RECORDED INFORMATION:
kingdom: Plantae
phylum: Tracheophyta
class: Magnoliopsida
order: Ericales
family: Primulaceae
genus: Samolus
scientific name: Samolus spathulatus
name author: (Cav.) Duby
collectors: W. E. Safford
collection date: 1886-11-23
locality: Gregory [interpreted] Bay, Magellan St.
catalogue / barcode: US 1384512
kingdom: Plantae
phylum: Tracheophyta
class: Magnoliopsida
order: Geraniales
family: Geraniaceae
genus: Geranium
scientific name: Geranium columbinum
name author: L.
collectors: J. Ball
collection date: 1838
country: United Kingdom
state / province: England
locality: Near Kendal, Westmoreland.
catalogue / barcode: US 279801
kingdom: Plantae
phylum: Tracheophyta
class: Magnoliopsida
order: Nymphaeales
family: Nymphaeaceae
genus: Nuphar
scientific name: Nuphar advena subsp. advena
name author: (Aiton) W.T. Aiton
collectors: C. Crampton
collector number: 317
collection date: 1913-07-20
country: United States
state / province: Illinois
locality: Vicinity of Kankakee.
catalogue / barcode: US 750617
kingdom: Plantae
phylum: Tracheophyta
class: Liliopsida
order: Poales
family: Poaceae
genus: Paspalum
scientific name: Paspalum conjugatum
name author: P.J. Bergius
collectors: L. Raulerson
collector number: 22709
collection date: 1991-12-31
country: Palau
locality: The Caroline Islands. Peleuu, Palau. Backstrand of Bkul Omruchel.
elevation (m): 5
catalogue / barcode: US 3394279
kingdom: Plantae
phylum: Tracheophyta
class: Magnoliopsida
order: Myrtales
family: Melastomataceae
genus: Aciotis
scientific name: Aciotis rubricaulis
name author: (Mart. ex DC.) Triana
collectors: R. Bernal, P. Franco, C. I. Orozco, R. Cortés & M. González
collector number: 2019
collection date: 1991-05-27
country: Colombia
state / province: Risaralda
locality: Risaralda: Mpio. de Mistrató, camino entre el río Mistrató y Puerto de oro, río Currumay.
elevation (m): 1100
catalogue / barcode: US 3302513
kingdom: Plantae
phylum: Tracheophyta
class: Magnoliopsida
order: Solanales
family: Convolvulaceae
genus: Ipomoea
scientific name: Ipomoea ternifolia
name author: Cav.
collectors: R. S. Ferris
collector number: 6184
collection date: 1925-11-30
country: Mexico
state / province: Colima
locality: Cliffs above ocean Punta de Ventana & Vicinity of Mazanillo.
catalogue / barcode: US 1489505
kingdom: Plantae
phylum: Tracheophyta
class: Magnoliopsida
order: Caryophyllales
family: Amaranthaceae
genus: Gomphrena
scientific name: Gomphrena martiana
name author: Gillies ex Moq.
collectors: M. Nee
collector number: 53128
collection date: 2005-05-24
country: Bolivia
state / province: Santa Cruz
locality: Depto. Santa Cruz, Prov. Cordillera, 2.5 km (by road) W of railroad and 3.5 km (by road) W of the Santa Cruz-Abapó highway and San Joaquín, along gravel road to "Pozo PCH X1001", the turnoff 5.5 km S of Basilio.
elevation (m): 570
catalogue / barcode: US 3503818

AIM: Rewrite the lines that start with the line containing "family: Primulaceae" and end with the line containing "scientific name: Nuphar advena subsp. advena", replacing "collection date" with "date collected". Return only those lines, with everything else left as it is.

IN RESPONSE:
family: Primulaceae
genus: Samolus
scientific name: Samolus spathulatus
name author: (Cav.) Duby
collectors: W. E. Safford
date collected: 1886-11-23
locality: Gregory [interpreted] Bay, Magellan St.
catalogue / barcode: US 1384512
kingdom: Plantae
phylum: Tracheophyta
class: Magnoliopsida
order: Geraniales
family: Geraniaceae
genus: Geranium
scientific name: Geranium columbinum
name author: L.
collectors: J. Ball
date collected: 1838
country: United Kingdom
state / province: England
locality: Near Kendal, Westmoreland.
catalogue / barcode: US 279801
kingdom: Plantae
phylum: Tracheophyta
class: Magnoliopsida
order: Nymphaeales
family: Nymphaeaceae
genus: Nuphar
scientific name: Nuphar advena subsp. advena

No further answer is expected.